I used open-access and Creative Commons-licensed videos from Pexels.com, and the branding materials from university marketing to create a cohesive look and feel. Some of the video content I used, I generated myself from screen captures of the different websites and resources that were mentioned in the VO. I quickly learned that visual detail past a certain threshold was not really a viable way forward–I had to balance my ideal design goals with the practicalities demanded by the project. This meant choosing the text that would appear over the videos wisely, first and foremost. I also had to cast aside things I wanted to do in Camtasia that would have required SCORM output that was just impossible, given the constraints of the LMS and the users of the course (both students and administration staff).

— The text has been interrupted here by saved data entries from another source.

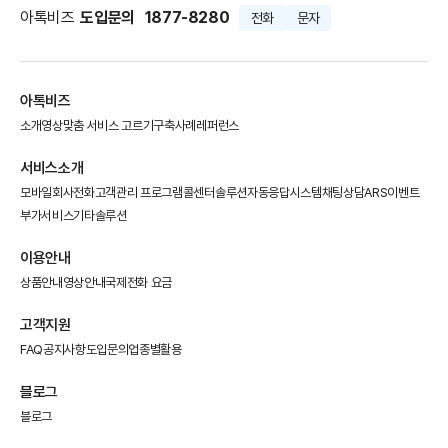
아톡비즈
도입문의
1877-8280
전화
문자
아톡비즈
소개영상
맞춤 서비스 고르기
구축사례
레퍼런스
서비스소개
모바일회사전화
고객관리 프로그램
콜센터솔루션
자동응답시스템
채팅상담
ARS이벤트
부가서비스
기타솔루션
이용안내
상품안내
영상안내
국제전화 요금
고객지원
FAQ
공지사항
도입문의
업종별활용
블로그
블로그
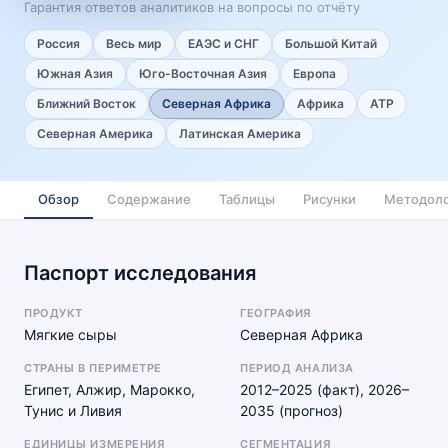
Гарантия ответов аналитиков на вопросы по отчёту
Россия
Весь мир
ЕАЭС и СНГ
Большой Китай
Южная Азия
Юго-Восточная Азия
Европа
Ближний Восток
Северная Африка
Африка
АТР
Северная Америка
Латинская Америка
Обзор
Содержание
Таблицы
Рисунки
Методоло
Паспорт исследования
ПРОДУКТ
ГЕОГРАФИЯ
Мягкие сыры
Северная Африка
СТРАНЫ В ПЕРИМЕТРЕ
ПЕРИОД АНАЛИЗА
Египет, Алжир, Марокко,
2012–2025 (факт), 2026–
Тунис и Ливия
2035 (прогноз)
ЕДИНИЦЫ ИЗМЕРЕНИЯ
СЕГМЕНТАЦИЯ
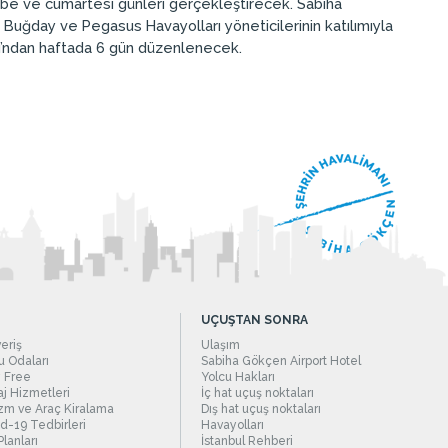
şembe ve cumartesi günleri gerçekleştirecek. Sabiha
Buğday ve Pegasus Havayolları yöneticilerinin katılımıyla
nı’ndan haftada 6 gün düzenlenecek.
UÇUŞTAN SONRA
veriş
Ulaşım
 Odaları
Sabiha Gökçen Airport Hotel
 Free
Yolcu Hakları
j Hizmetleri
İç hat uçuş noktaları
zm ve Araç Kiralama
Dış hat uçuş noktaları
d-19 Tedbirleri
Havayolları
Planları
İstanbul Rehberi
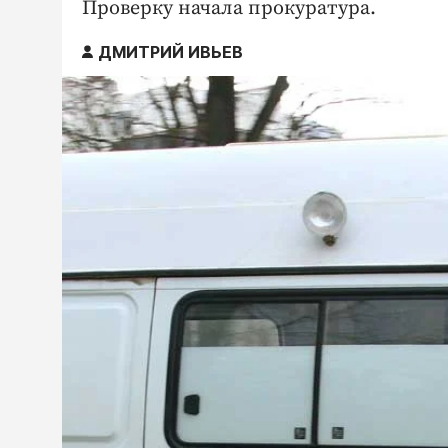
Проверку начала прокуратура.
ДМИТРИЙ ИВЬЕВ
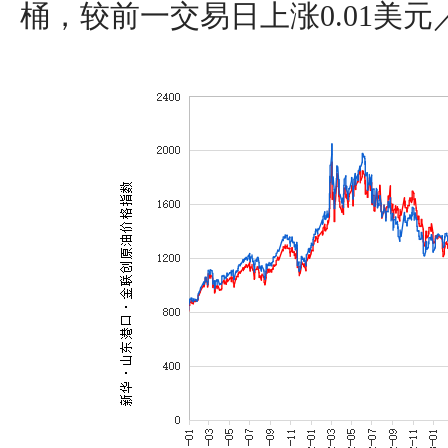
桶，较前一交易日上涨0.01美元／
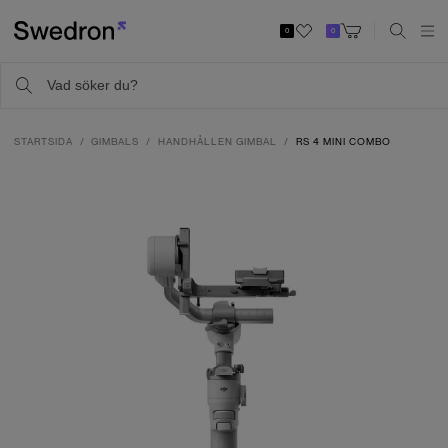
0
0
STARTSIDA
GIMBALS
HANDHÅLLEN GIMBAL
RS 4 MINI COMBO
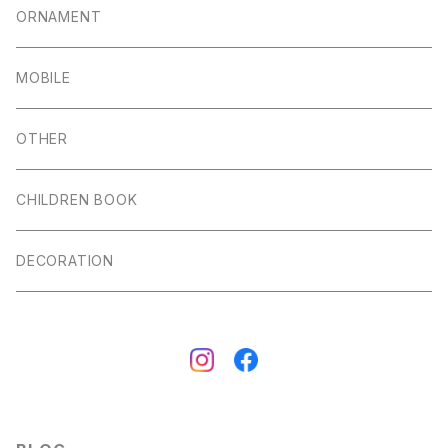
ORNAMENT
MOBILE
OTHER
CHILDREN BOOK
DECORATION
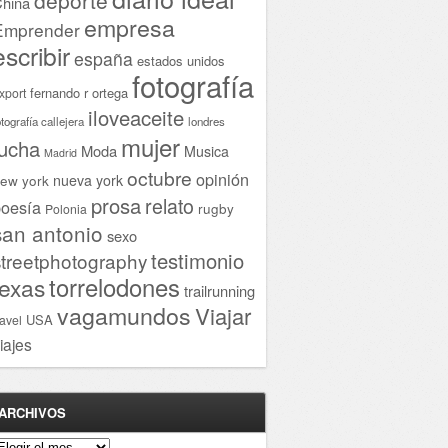
hina
empresa
Emprender
escribir
españa
estados unidos
fotografía
fernando r ortega
xport
iloveaceite
otografía callejera
londres
mujer
lucha
Moda
Musica
Madrid
octubre
opinión
ew york
nueva york
prosa
relato
oesía
rugby
Polonia
san antonio
sexo
testimonio
streetphotography
torrelodones
texas
trailrunning
vagamundos
Viajar
USA
ravel
iajes
ARCHIVOS
rchivos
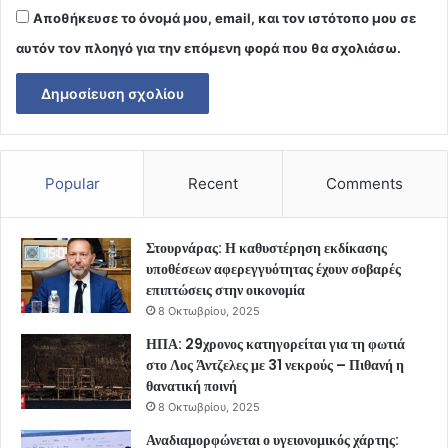
Αποθήκευσε το όνομά μου, email, και τον ιστότοπο μου σε
αυτόν τον πλοηγό για την επόμενη φορά που θα σχολιάσω.
Popular
Recent
Comments
Στουρνάρας: Η καθυστέρηση εκδίκασης
υποθέσεων αφερεγγυότητας έχουν σοβαρές
επιπτώσεις στην οικονομία
8 Οκτωβρίου, 2025
ΗΠΑ: 29χρονος κατηγορείται για τη φωτιά
στο Λος Άντζελες με 31 νεκρούς – Πιθανή η
θανατική ποινή
8 Οκτωβρίου, 2025
Αναδιαμορφώνεται ο υγειονομικός χάρτης:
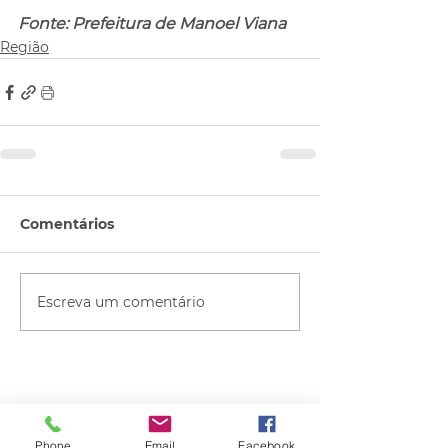
Fonte: Prefeitura de Manoel Viana
Região
Comentários
Escreva um comentário
Quem viu esse post, também
viu esses!
Phone
Email
Facebook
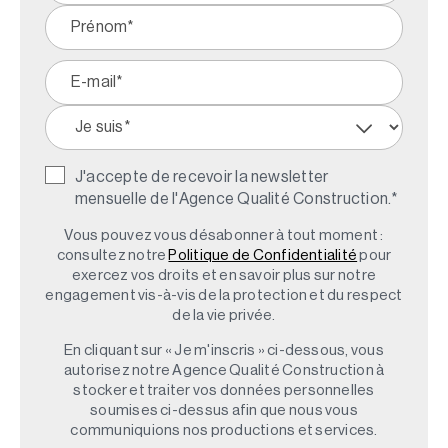
J'accepte de recevoir la newsletter
mensuelle de l'Agence Qualité Construction.
*
Vous pouvez vous désabonner à tout moment :
consultez notre
Politique de Confidentialité
pour
exercez vos droits et en savoir plus sur notre
engagement vis-à-vis de la protection et du respect
de la vie privée.
En cliquant sur « Je m'inscris » ci-dessous, vous
autorisez notre Agence Qualité Construction à
stocker et traiter vos données personnelles
soumises ci-dessus afin que nous vous
communiquions nos productions et services.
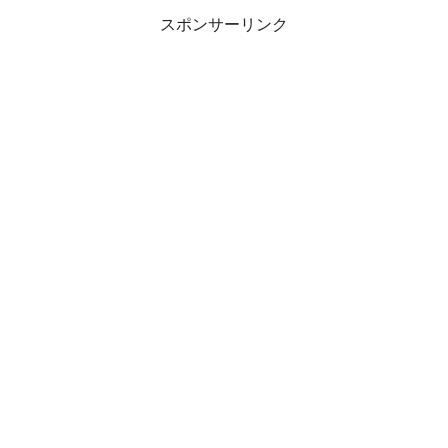
スポンサーリンク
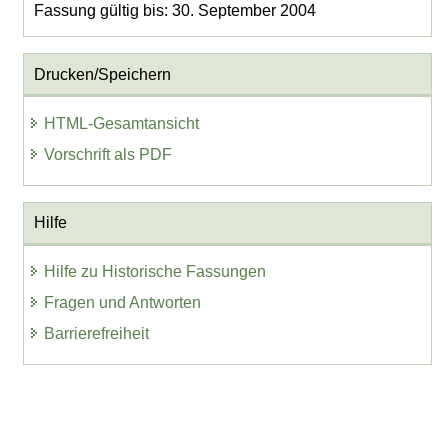
Fassung gültig bis: 30. September 2004
Drucken/Speichern
HTML-Gesamtansicht
Vorschrift als PDF
Hilfe
Hilfe zu Historische Fassungen
Fragen und Antworten
Barrierefreiheit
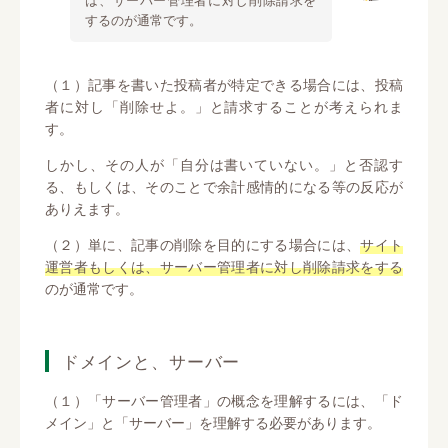
するのが通常です。
（１）記事を書いた投稿者が特定できる場合には、投稿
者に対し「削除せよ。」と請求することが考えられま
す。
しかし、その人が「自分は書いていない。」と否認す
る、もしくは、そのことで余計感情的になる等の反応が
ありえます。
（２）単に、記事の削除を目的にする場合には、
サイト
運営者もしくは、サーバー管理者に対し削除請求をする
のが通常です。
ドメインと、サーバー
（１）「サーバー管理者」の概念を理解するには、「ド
メイン」と「サーバー」を理解する必要があります。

I experimented with burning in the captions as subtitles, but ultimately decided against it because that would have posed a big problem for accessibility. Once the first set of videos was done, I was able to move on to getting the material into Bb–which really ought to be the subject of a whole other post, but for the sake of my own sanity, I’m going to skip that! Bb optimization proved an arduous process, involving a lot of testing, retesting, student previewing, deleting, re-doing, testing, Googling, generating comma-separated lists of users who then needed to be put into groups, testing, and testing again. And again.

Throughout the process, I was in close contact with the staff members who owned the course–they had specific needs that helped me plot my path forward in this way, as opposed to some other way. You can’t overestimate the importance of thinking about audience, people!

Altogether, the first course (of 3 total) took me about a month to create to my satisfaction and that of the course admins. Not too bad!